Я знала, что с рассказом о победе и поражении я не справлюсь, я ничего не понимаю в победах и поражениях, да и в спорте тоже, — уж всяко не так, как Руди и Малыш Рут, так что я припомнила, что могла, о том, как занимаются любовью, и стала писать в этом ключе: риск, покорность. Я почти забыла эти чувства, и все же я писала. Чтобы удержать внимание читателя, я использовала все подспудно-возбуждающие слова, какие смогла впихнуть в текст. Эти сведения я почерпнула из статьи для «Современной психологии», которую так и не опубликовали. Некоторые слова в печатном виде вызывают явственные эротические переживания — для женщин это, разумеется, «удовольствие» или «неглиже» — и другие, куда менее очевидные. Для мужчин, понятное дело, «твердый» и все возможные обозначения полового члена, но кроме них — слова, про которые так просто не догадаешься, например «блин», «гараж», «метраж». Их я и использовала вкупе со всеми сексуально-окрашенными глаголами, какие пришлись к месту («долбить», «вставлять», «проникать» и прочие), плюс все до последнего Рудины слова с салфеток. Вышло шесть страниц.
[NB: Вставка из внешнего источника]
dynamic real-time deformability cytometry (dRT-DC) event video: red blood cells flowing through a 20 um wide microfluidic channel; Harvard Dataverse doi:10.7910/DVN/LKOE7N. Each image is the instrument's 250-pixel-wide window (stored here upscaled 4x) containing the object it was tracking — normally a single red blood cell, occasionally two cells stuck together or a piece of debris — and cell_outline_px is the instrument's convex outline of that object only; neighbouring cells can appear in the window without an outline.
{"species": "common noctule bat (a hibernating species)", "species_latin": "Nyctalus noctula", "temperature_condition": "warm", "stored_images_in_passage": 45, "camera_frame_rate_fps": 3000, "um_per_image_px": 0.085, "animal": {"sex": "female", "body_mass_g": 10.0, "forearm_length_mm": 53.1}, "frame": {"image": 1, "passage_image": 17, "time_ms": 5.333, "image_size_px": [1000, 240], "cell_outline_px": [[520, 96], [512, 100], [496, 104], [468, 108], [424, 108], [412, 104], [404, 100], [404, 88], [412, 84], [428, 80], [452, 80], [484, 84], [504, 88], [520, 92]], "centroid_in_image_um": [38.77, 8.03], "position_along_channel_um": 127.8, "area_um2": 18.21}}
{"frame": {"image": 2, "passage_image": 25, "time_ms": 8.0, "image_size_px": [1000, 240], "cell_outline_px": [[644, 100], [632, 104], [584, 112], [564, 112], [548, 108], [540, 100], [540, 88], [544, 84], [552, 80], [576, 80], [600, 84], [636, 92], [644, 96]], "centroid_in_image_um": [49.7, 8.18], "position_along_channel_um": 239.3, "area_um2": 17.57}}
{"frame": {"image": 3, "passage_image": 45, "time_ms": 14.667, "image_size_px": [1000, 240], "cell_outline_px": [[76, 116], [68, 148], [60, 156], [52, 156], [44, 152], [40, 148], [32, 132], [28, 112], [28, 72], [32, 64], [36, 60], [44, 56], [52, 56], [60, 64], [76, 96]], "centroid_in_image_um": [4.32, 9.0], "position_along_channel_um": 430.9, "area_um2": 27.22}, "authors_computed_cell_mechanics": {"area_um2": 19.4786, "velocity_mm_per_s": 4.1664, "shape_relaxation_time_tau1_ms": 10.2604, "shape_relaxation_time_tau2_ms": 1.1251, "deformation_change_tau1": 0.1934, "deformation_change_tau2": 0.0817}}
Готово. Игра окончена. Победа досталась Малышу. Слились в экстазе две мои главные слабости: нелюбовь к спорту и сомнительный литературный дар. Лицо мое было покрыто испариной, на ребрах выступил пот, будто после оргазма.

Сцена вышла слабенькая. Я уже слышала голос своего агента, возвещающий, что это никуда не годится, но мне почему-то было утешительно думать про голос агента. Пошлю все это Марджи и буду жить дальше.

Я распечатала скверную бейсбольную сцену и положила ее в конверте у входной двери. Приняла душ, постояла под горячей водой, ощущая покалывание каждой струйки. Надела самую мягкую одежду и на цыпочках прокралась в темноте к почтовому ящику — оставила конверт Биллу. Подняла металлический флажок на ящике и минутку постояла, впивая ночь.

Показались звезды, я вспомнила, как однажды плавала с кузеном на яхте в августовский звездопад.

— Персеиды, — сказал он.

Мы лежали навзничь по разные стороны мачты, глядя вверх. Я загадывала желания на падающие звезды (похудеть на два килограмма, получить хорошую работу, найти жениха со сладким запахом и надежного в придачу), а он рассказывал, как варят щавелевый суп. Сначала, сказал он, нужно приготовить куриный бульон, добавив в него для цвета луковой шелухи. Процедить и горячим смешать в блендере со свежим щавелем — предварительно оборвав большую часть стебельков. Добавить сметаны. А если нет сметаны, сказал кузен, суп все равно имеет смысл приготовить. Поступить как взрослая корова: свежую травку съем сама, а молочко пускай пьют младенцы.